No Sallah without ram fights
Whereas the winning ram’s manager, (yes, manager because the owners of the rams never even knew their nephews were engaging their rams in fights,) got the prize which often ranged from extra pieces of ram meat promised in advance when all the rams had been slaughtered and fried or a few naira notes.
So, there was this Sallah, as usual. All the cousins converged at the field where all the rams of the family members had been tied. We all prepared for several matches; as rams were pitted against one another. There would be a winning ram amongst all the rams which could number up to 10 or more, depending on how buoyant our fathers were.
Among the fathers was an uncle. He was an ex-military man. He was as fierce as he was feared by his nieces and nephews. We called him Alhaji K.
Among my cousins too, was a rascal, Rilwan who dared to pitch Alhaji K’s ram against another uncle’s ram. Now, Alhaji K’s ram looked like a buffalo. The ram was squat and wide and full of meat. That ram was almost human.
It would prance around after every victory; lifting its horns in defiance, snorting and showing its upper teeth at us cheering spectators. Maybe it was the taba working, who knew?
Anyway, Rilwan snuffed Alhaji K’s ram with more snuff shortly before the final fight. It was looking to be the champion ram for that’s year’s Sallah. With one final twist of its tail, a slap on its flanks, Rilwan pushed Alhaji K’s ram forward for the fight.
We were cheering, jumping, anticipating a victory…
Sallah ram gone mad, another dead!
The opponent ram was in no mood for a fight, though, it would drop its head every time someone pushed it to fight. Perhaps it was tired or maybe it knew what the outcome of the fight would be.
We booed and forcibly pushed it towards its opponent. Finally, it readied itself, like telling itself, let’s get this nonsense over and done with.
It kicked back, scratched the earth with its hind hoofs and charged. We heard a sickening twack and the buffalo-ram buckled, staggered sideways and collapsed…dead!
We didn’t have enough time to take it all in because the winner ram charged at us, lifted a few surprised kids with its horns and knocked them over. Then it went after every kid that didn’t think fast enough to run out of its way…It was a mad ram!
We ran blindly, falling over one another, screaming…It took a while but an adult finally caught the rampaging ram and secured it.
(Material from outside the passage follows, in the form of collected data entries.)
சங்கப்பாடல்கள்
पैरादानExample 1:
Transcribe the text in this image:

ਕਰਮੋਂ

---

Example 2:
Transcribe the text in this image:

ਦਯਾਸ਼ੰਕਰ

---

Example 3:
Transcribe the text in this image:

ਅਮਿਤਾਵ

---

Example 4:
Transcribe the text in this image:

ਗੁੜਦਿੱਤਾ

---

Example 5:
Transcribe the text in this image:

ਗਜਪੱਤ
We had cuts and bruises and a few bled plenty from gashes on their heads. But that wasn’t the worst thing though. It was that Alhaji K’s ‘buffalo’ was dead and we were all in trouble!
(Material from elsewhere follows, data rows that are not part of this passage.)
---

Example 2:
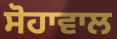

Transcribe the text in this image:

ਸੋਹਾਵਾਲ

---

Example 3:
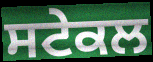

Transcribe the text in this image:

ਸਟੇਕਲ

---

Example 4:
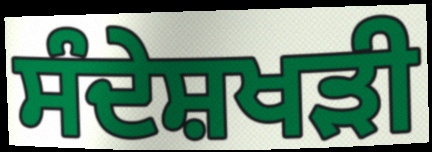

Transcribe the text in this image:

ਸੰਦੇਸ਼ਖੜੀ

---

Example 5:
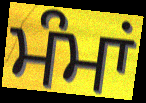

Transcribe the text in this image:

ਮੰਮਾਂ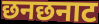
छनछनाट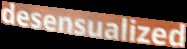
desensualizedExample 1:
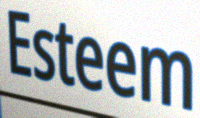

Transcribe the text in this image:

Esteem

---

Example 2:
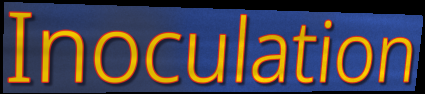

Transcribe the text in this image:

Inoculation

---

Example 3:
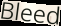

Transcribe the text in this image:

Bleed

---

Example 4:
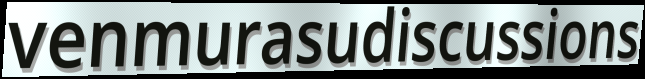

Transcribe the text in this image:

venmurasudiscussions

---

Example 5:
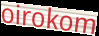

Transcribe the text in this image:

oirokomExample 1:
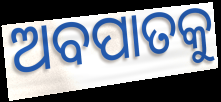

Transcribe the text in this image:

ଅବପାତକୁ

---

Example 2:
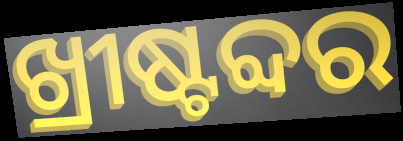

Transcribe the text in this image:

Rilwan’s eyes were red. He must have seen his life racing before his very eyes. Literally his own body in a shroud being lowered into the earth that very evening because Alhaji K would have him head!
He scrambled to resuscitate the buffalo-ram but no show. We also disowned Rilwan, because on this dead ram matter, he was solely on his own.
No one dared go report to Alhaji K about the ram. What would you say?
Lessons learnt from ram-fight debacle
‘I watched as Rilwan gave your ram snuff, twisted its tail, pulled its hind leg to charge at the other ram and didn’t think to come call you before the other ram knocked it dead.’
No one had the liver to and yet, we were all complicit.
Rilwan ran away!
Meanwhile, at the homestead, the family compound, word had gone ahead to Alhaji K and the dead ram taken to him. The whole house quaked as he cursed the day Rilwan was conceived! He cursed his upbringing and cursed the rest of us who watched without thinking to come notify early enough.
Sallah was a sullen affair, even though the other brothers had quickly contributed money to replace the buffalo-ram with a doglike version…
At least, give something to Alhaji K to slaughter the following day being Sallah so he could fulfill his Islamic duties. He was not appeased. He wanted Rilwan’s head.
Our parents scolded us. They banned us from going out to play. Meanwhile, we took cold comfort from the pieces of meat we were given afterwards.
Thankfully today, Alhaji K and Rilwan are good together again and that incident curbed our ram fights.